Second, the Covid-19 pandemic has exerted unprecedented pressure on supply chains. Logistical disruptions, semiconductor shortages, and rising energy prices have further contributed to supply shortages and spiraling transport costs. Thus, companies have been heavily focusing on improving their supply networks’ reliability and risk management despite persistent delays. Efforts to shorten supply chains and diversify suppliers could affect global trade patterns during 2022.
In January, the Regional Comprehensive Economic Partnership (RCEP) entered into force, potentially increasing trade between several East Asian and Pacific economies and diverting goods flows from non-member countries. Unctad also predicts that trade flows will become more regionalized in other parts of the world, in line with other regional initiatives due to a growing reliance on geographically closer suppliers.

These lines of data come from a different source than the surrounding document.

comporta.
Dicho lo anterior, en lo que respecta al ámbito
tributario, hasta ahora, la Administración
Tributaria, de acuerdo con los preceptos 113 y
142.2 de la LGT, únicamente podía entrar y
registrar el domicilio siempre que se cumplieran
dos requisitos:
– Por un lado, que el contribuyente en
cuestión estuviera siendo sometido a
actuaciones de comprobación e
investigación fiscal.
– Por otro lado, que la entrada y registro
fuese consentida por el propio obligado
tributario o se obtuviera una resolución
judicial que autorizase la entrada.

Unctad also sees that trade standards reflect the growing global demand for environmentally sustainable products. Government policies that regulate high-carbon markets can help to support these standards. In addition, the increased demand for strategic commodities essential to greener energy alternatives (e.g., cobalt, lithium, etc.) could also impact global trade patterns.
Another factor affecting global trade is the growing concern about debt amid heightened inflationary pressures. A significant tightening of financial conditions would put additional strain on the world’s most indebted governments, increasing vulnerabilities and harming investment and international trade flows.